My bright and airy junior suite — easily half the size of my entire apartment in New York — made me feel even more welcome and pampered: two sofas and a coffee table, two dressers, a king-size bed with goose-down pillows and 400 thread-count Egyptian cotton linens, a desk and chair, a 42” flat-screen television, and a Venetian marble bathroom. I could have easily become a recluse for a few months in this gracious space, but the rest of the hotel needed some exploring.

Throughout its history, the Sorrento has undergone multiple extensive renovations under half a dozen different owners, yet, despite reconfigurations and repurposed usages of the interior spaces and a tremendous reduction of its original 154 guestrooms to 76 larger rooms and suites (no two of which are alike), it retains its original elegance.

Sorrento Hotel, Seattle

Settle in for a spot of tea in the octagonal Fireside Room with its original fireplace.

The hotel was commissioned by Samuel Rosenberg, a clothing merchant who couldn’t run it at a profit despite its grandeur, excellent service, and incomparable views. So he sold it after only a year, purchasing some pear orchards in Oregon with the proceeds. He eventually left those orchards to his sons, Harry and David, who turned them into a multi-million-dollar mail-order fruit business that still bears their names today.
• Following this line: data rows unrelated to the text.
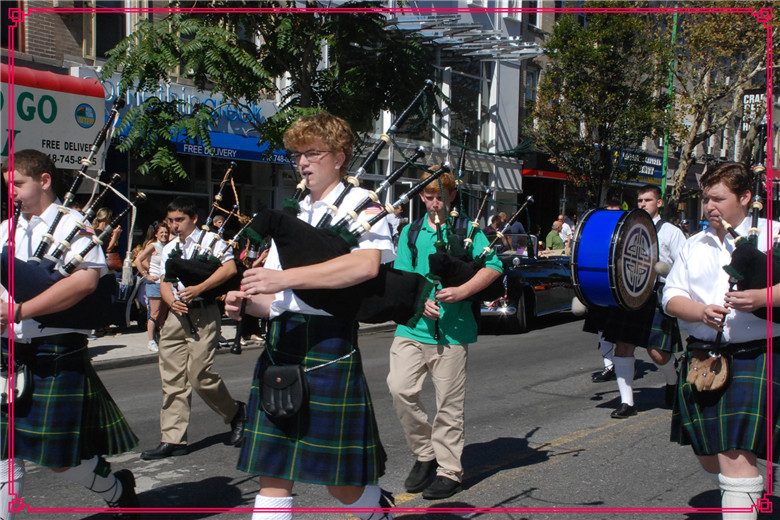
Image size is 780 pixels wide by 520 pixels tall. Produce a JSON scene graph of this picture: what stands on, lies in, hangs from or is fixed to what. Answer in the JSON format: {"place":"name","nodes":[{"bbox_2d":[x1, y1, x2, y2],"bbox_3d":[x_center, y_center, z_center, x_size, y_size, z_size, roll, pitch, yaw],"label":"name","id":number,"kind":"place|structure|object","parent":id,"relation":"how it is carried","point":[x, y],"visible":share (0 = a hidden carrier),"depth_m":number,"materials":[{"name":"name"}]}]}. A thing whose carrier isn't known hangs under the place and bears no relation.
{"place":"outdoors","nodes":[
{"label":"outdoors","id":0,"kind":"place"},
{"bbox_2d":[0,0,296,265],"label":"brick building","id":1,"kind":"structure","parent":0,"point":[28,65],"depth_m":15.78,"materials":[{"name":"red brick"}]},
{"bbox_2d":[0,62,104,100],"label":"red awning","id":2,"kind":"object","parent":1,"relation":"attached to","point":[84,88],"visible":0.66,"depth_m":13.64,"materials":[{"name":"red fabric"}]},
{"bbox_2d":[0,65,106,170],"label":"shop sign","id":3,"kind":"object","parent":1,"relation":"attached to","point":[77,103],"visible":0.72,"depth_m":13.11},
{"bbox_2d":[84,0,128,57],"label":"window","id":4,"kind":"structure","parent":1,"relation":"in","point":[98,50],"depth_m":16.57,"materials":[{"name":"black glass"}]},
{"bbox_2d":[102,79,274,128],"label":"shop sign","id":5,"kind":"object","parent":1,"relation":"attached to","point":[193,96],"visible":0.34,"depth_m":17.92,"materials":[{"name":"blue"}]},
{"bbox_2d":[165,128,295,164],"bbox_3d":[-2.574,-1.949,17.663,1.368,0.516,3.044,4,5,40],"label":"blue awning","id":6,"kind":"object","parent":1,"relation":"attached to","point":[179,149],"visible":0.34,"depth_m":17.19,"materials":[{"name":"blue fabric"}]},
{"bbox_2d":[84,317,398,370],"label":"pavement","id":7,"kind":"structure","parent":0,"point":[125,335],"materials":[{"name":"grey"}]},
{"bbox_2d":[135,219,171,349],"bbox_3d":[-2.672,0.305,11.944,0.493,1.449,0.520,2,4,19],"label":"woman","id":8,"kind":"object","parent":7,"relation":"on","point":[162,235],"visible":0.64,"depth_m":11.84},
{"bbox_2d":[4,311,778,519],"label":"road","id":9,"kind":"structure","parent":0,"point":[615,444],"materials":[{"name":"grey asphalt"}]},
{"bbox_2d":[0,147,141,519],"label":"man","id":10,"kind":"object","parent":9,"relation":"on","point":[23,188],"visible":0.89,"depth_m":4.53},
{"bbox_2d":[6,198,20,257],"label":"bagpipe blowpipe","id":11,"kind":"object","parent":10,"relation":"in","point":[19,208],"visible":0.69,"depth_m":4.88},
{"bbox_2d":[0,359,32,408],"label":"sporran","id":12,"kind":"object","parent":10,"relation":"attached to","point":[23,385],"visible":0.93,"depth_m":4.54,"materials":[{"name":"black leather"}]},
{"bbox_2d":[0,254,123,330],"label":"bagpipe bag","id":13,"kind":"object","parent":10,"relation":"attached to","point":[92,314],"visible":0.6,"depth_m":4.84,"materials":[{"name":"black fabric"}]},
{"bbox_2d":[36,95,126,268],"bbox_3d":[-1.622,-0.354,5.351,0.242,0.753,0.632,4,5,40],"label":"bagpipe drone","id":14,"kind":"object","parent":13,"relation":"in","point":[95,144],"visible":0.81,"depth_m":5.37,"materials":[{"name":"black wood"}]},
{"bbox_2d":[58,189,146,277],"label":"bagpipe drone","id":15,"kind":"object","parent":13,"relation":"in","point":[141,194],"visible":0.78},
{"bbox_2d":[143,196,245,458],"bbox_3d":[-1.266,0.433,6.841,0.583,1.654,0.661,4,5,40],"label":"man","id":16,"kind":"object","parent":9,"relation":"on","point":[179,214],"visible":0.97,"depth_m":6.68},
{"bbox_2d":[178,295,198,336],"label":"bagpipe chanter","id":17,"kind":"object","parent":16,"relation":"in","point":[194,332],"visible":0.76,"depth_m":7.11,"materials":[{"name":"black wood"}]},
{"bbox_2d":[162,252,235,296],"bbox_3d":[-1.295,0.108,7.146,0.428,0.317,0.474,4,5,40],"label":"bagpipe bag","id":18,"kind":"object","parent":16,"relation":"attached to","point":[188,281],"visible":0.75,"depth_m":7.03,"materials":[{"name":"black fabric"}]},
{"bbox_2d":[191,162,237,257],"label":"bagpipe drone","id":19,"kind":"object","parent":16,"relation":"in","point":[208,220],"visible":0.74,"depth_m":7.70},
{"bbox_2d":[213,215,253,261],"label":"bagpipe drone","id":20,"kind":"object","parent":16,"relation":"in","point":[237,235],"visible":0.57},
{"bbox_2d":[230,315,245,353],"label":"chanter","id":21,"kind":"object","parent":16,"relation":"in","point":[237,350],"visible":0.76,"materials":[{"name":"black wood"}]},
{"bbox_2d":[223,112,400,519],"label":"man","id":22,"kind":"object","parent":9,"relation":"on","point":[322,188],"visible":0.92,"depth_m":3.92},
{"bbox_2d":[260,362,307,420],"bbox_3d":[-0.405,0.496,3.956,0.249,0.206,0.161,4,5,40],"label":"pouch","id":23,"kind":"object","parent":22,"relation":"hanging from","point":[286,384],"visible":0.96,"depth_m":3.91,"materials":[{"name":"black leather"}]},
{"bbox_2d":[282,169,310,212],"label":"blowpipe","id":24,"kind":"object","parent":22,"relation":"in","point":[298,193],"visible":0.39,"depth_m":4.41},
{"bbox_2d":[243,207,433,326],"bbox_3d":[-0.203,0.037,4.069,0.586,0.449,0.537,4,5,40],"label":"bagpipe bag","id":25,"kind":"object","parent":22,"relation":"on","point":[408,316],"visible":0.78,"depth_m":3.97,"materials":[{"name":"black fabric"}]},
{"bbox_2d":[320,78,436,226],"bbox_3d":[-0.078,-0.404,4.552,0.184,0.591,0.774,4,5,40],"label":"bagpipe drone","id":26,"kind":"object","parent":22,"relation":"in","point":[396,126],"visible":0.74,"depth_m":4.60,"materials":[{"name":"black wood"}]},
{"bbox_2d":[347,157,450,240],"bbox_3d":[0.006,-0.234,4.495,0.693,0.365,0.120,-2,5,-36],"label":"bagpipe drone","id":27,"kind":"object","parent":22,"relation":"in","point":[406,197],"visible":0.75,"depth_m":4.52,"materials":[{"name":"black wood"}]},
{"bbox_2d":[389,167,504,501],"bbox_3d":[0.289,0.375,5.727,0.628,1.795,0.672,4,5,40],"label":"man","id":28,"kind":"object","parent":9,"relation":"on","point":[403,358],"visible":0.9,"depth_m":5.55},
{"bbox_2d":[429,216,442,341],"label":"bagpipe chanter","id":29,"kind":"object","parent":28,"relation":"in","point":[437,325],"visible":0.61,"depth_m":5.88,"materials":[{"name":"black wood"}]},
{"bbox_2d":[407,216,470,265],"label":"backpack","id":30,"kind":"object","parent":28,"relation":"on","point":[412,235],"visible":0.24,"depth_m":5.84,"materials":[{"name":"black fabric"}]},
{"bbox_2d":[452,127,470,220],"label":"bagpipe drone","id":31,"kind":"object","parent":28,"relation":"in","point":[463,162],"visible":0.61,"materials":[{"name":"black wood"}]},
{"bbox_2d":[427,247,505,299],"bbox_3d":[0.432,0.089,6.042,0.390,0.309,0.475,4,5,40],"label":"bagpipe bag","id":32,"kind":"object","parent":28,"relation":"in","point":[431,255],"visible":0.73,"depth_m":5.91,"materials":[{"name":"black fabric"}]},
{"bbox_2d":[463,186,492,254],"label":"bagpipe drone","id":33,"kind":"object","parent":32,"relation":"in","point":[480,211],"visible":0.65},
{"bbox_2d":[480,194,535,260],"bbox_3d":[0.784,-0.181,7.446,0.158,0.470,0.758,4,5,40],"label":"bagpipe drone","id":34,"kind":"object","parent":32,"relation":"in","point":[499,235],"visible":0.71,"depth_m":7.50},
{"bbox_2d":[479,230,575,333],"bbox_3d":[2.100,0.203,16.475,1.770,1.417,4.720,4,5,40],"label":"car","id":35,"kind":"object","parent":9,"relation":"on","point":[548,291],"visible":0.45,"depth_m":15.01,"materials":[{"name":"metal"}]},
{"bbox_2d":[582,199,628,381],"bbox_3d":[2.191,0.172,9.736,0.722,1.912,0.871,4,5,40],"label":"man","id":36,"kind":"object","parent":9,"relation":"on","point":[617,208],"visible":0.22,"depth_m":9.61},
{"bbox_2d":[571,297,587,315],"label":"mallet","id":37,"kind":"object","parent":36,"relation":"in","point":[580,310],"visible":0.55,"depth_m":9.91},
{"bbox_2d":[602,186,686,421],"bbox_3d":[2.021,0.296,8.152,0.655,1.820,0.757,4,5,40],"label":"man","id":38,"kind":"object","parent":9,"relation":"on","point":[623,358],"visible":0.72,"depth_m":7.92},
{"bbox_2d":[571,208,659,311],"bbox_3d":[1.787,-0.014,8.138,0.611,0.821,0.917,4,5,40],"label":"bass drum","id":39,"kind":"object","parent":38,"relation":"attached to","point":[589,273],"visible":0.94,"depth_m":7.84,"materials":[{"name":"blue"}]},
{"bbox_2d":[652,261,672,276],"bbox_3d":[2.096,0.068,7.912,0.187,0.151,0.215,4,5,40],"label":"mallet","id":40,"kind":"object","parent":38,"relation":"in","point":[660,270],"visible":0.79,"depth_m":7.85,"materials":[{"name":"grey"}]},
{"bbox_2d":[663,160,779,519],"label":"man","id":41,"kind":"object","parent":9,"relation":"on","point":[696,310],"visible":0.9,"depth_m":4.44},
{"bbox_2d":[686,346,730,392],"bbox_3d":[1.453,0.498,4.753,0.201,0.189,0.270,4,5,40],"label":"sporran","id":42,"kind":"object","parent":41,"relation":"attached to","point":[701,369],"visible":0.95,"depth_m":4.69,"materials":[{"name":"brown leather"}]},
{"bbox_2d":[716,225,740,349],"bbox_3d":[1.551,0.141,4.771,0.111,0.535,0.318,1,4,0],"label":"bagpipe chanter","id":43,"kind":"object","parent":41,"relation":"in","point":[731,287],"visible":0.58,"depth_m":4.73,"materials":[{"name":"black wood"}]},
{"bbox_2d":[715,214,750,246],"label":"blowpipe","id":44,"kind":"object","parent":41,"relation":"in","point":[728,228],"visible":0.52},
{"bbox_2d":[724,239,779,322],"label":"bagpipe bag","id":45,"kind":"object","parent":41,"relation":"attached to","point":[744,263],"visible":0.71,"depth_m":4.53,"materials":[{"name":"black fabric"}]},
{"bbox_2d":[747,118,770,243],"bbox_3d":[1.819,-0.310,5.080,0.163,0.649,0.592,1,4,9],"label":"bagpipe drone","id":46,"kind":"object","parent":45,"relation":"in","point":[754,222],"visible":0.71,"depth_m":5.19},
{"bbox_2d":[363,0,541,230],"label":"building","id":47,"kind":"structure","parent":0,"point":[510,129],"depth_m":27.47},
{"bbox_2d":[384,12,542,60],"bbox_3d":[1.435,-5.181,23.455,3.488,1.325,3.659,4,5,40],"label":"canopy","id":48,"kind":"object","parent":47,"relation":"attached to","point":[515,52],"visible":0.65,"depth_m":23.04,"materials":[{"name":"metal"}]},
{"bbox_2d":[448,62,482,148],"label":"window","id":49,"kind":"structure","parent":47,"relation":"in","point":[475,106],"depth_m":26.93,"materials":[{"name":"glass"}]},
{"bbox_2d":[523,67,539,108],"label":"window","id":50,"kind":"structure","parent":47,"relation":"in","point":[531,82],"depth_m":30.54,"materials":[{"name":"glass"}]},
{"bbox_2d":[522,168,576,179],"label":"red awning","id":51,"kind":"object","parent":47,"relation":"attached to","point":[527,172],"visible":0.43,"depth_m":29.98,"materials":[{"name":"red fabric"}]},
{"bbox_2d":[612,149,664,183],"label":"shop sign","id":52,"kind":"object","parent":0,"point":[658,159],"visible":0.58,"depth_m":33.36,"materials":[{"name":"blue"}]},
{"bbox_2d":[741,90,768,130],"bbox_3d":[12.651,-5.187,35.901,1.129,1.752,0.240,4,5,40],"label":"hanging sign","id":53,"kind":"object","parent":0,"point":[751,94],"visible":0.53,"depth_m":35.91,"materials":[{"name":"black"}]},
{"label":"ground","id":54,"kind":"structure","parent":0},
{"bbox_2d":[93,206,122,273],"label":"woman","id":55,"kind":"object","parent":54,"relation":"on","point":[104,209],"visible":0.4,"depth_m":12.24},
{"bbox_2d":[211,213,226,232],"bbox_3d":[-2.293,0.040,14.046,0.433,1.278,0.534,2,4,11],"label":"person","id":56,"kind":"object","parent":54,"relation":"on","point":[219,219],"visible":0.21,"depth_m":13.88},
{"bbox_2d":[91,0,439,180],"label":"tree","id":57,"kind":"object","parent":54,"relation":"on","point":[238,55],"visible":0.84,"depth_m":12.09,"materials":[{"name":"green plant"}]},
{"bbox_2d":[483,214,504,240],"bbox_3d":[1.794,-0.098,18.335,0.510,1.318,0.559,4,5,40],"label":"person","id":58,"kind":"object","parent":54,"relation":"on","point":[490,232],"visible":0.34,"depth_m":18.13},
{"bbox_2d":[508,211,525,237],"bbox_3d":[2.438,-0.236,20.583,0.557,1.389,0.581,-2,5,-33],"label":"person","id":59,"kind":"object","parent":54,"relation":"on","point":[519,226],"visible":0.42,"depth_m":20.37},
{"bbox_2d":[545,220,566,252],"bbox_3d":[3.421,-0.062,21.250,0.592,1.399,0.708,4,5,40],"label":"man","id":60,"kind":"object","parent":54,"relation":"on","point":[556,241],"visible":0.62,"depth_m":21.01},
{"bbox_2d":[559,213,574,247],"bbox_3d":[4.162,-0.324,24.543,0.645,1.413,0.677,-2,5,-29],"label":"person","id":61,"kind":"object","parent":54,"relation":"on","point":[565,228],"visible":0.49,"depth_m":24.31},
{"bbox_2d":[528,4,672,206],"bbox_3d":[4.891,-2.897,24.310,3.833,6.667,3.877,4,5,40],"label":"tree","id":62,"kind":"object","parent":54,"relation":"on","point":[585,61],"visible":0.91,"depth_m":23.51,"materials":[{"name":"plant"}]},
{"bbox_2d":[660,4,678,213],"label":"green pole","id":63,"kind":"object","parent":54,"relation":"on","point":[666,152],"visible":0.53,"depth_m":25.46,"materials":[{"name":"green metal"}]},
{"bbox_2d":[664,0,778,208],"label":"tree","id":64,"kind":"object","parent":54,"relation":"on","point":[710,29],"visible":0.78,"depth_m":26.95,"materials":[{"name":"plant"}]}
]}

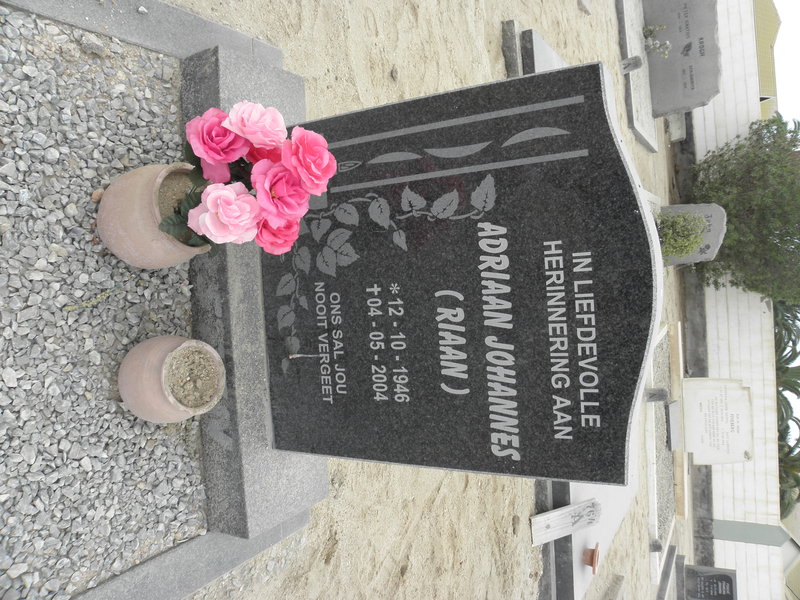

During the First World War, the Sorrento joined the war effort, surrendering a room as a Red Cross headquarters where bandages were made, and military officers began to stay as guests. Following the war, the hotel retained a military connection when it served as the headquarters for ship’s officers involved in naval maneuvers on Puget Sound.

In 1938, the president of Seattle College (now Seattle University) leased an entire wing as a women’s dormitory. The Second World War brought the military back. Members of the Army Air Corps Ferrying Command resided at the hotel; flight crews who were delivering Boeing B-17 bombers to air bases around the country checked in as well.

Sorrento Hotel, Seattle

As night falls on the Emerald City, the Sorrento Hotel will lull you into a delightful night’s sleep.

In the postwar years, the Sorrento provided housing and services to Air Force officers and Boeing military personnel. Civilians began to flock back after that, including local newlyweds who started a Seattle tradition of staying there for a night or two before embarking on their honeymoon.

But that’s all part of days gone by, and a hotel can’t rely solely on its historical laurels. Today, after further renovations in the 1980s and 2000s, the hotel is as charismatic as it ever was, and it is successfully combining its glorious past with its refined present, including all the little extras that make a hotel truly memorable: complimentary car service to points downtown and complimentary lemon-water in the lobby for days when I hiked back up, a hearty breakfast of pancakes with huckleberry mascarpone and a peanut butter and honey smoothie with milk and bee pollen in the Hunt Club, speedy valets who retrieved my rental car, daily delivery to my room of the Seattle Times, and “Sorrento Nights” of literary readings and musical performances in the octagonal Fireside Room, with its original fireplace framed by glazed sea-green tiles and a mosaic of the Italian countryside.

The Sorrento Hotel is an important part of Seattle history, and by checking in for a night or two (or nine), you can become a part of that history, too.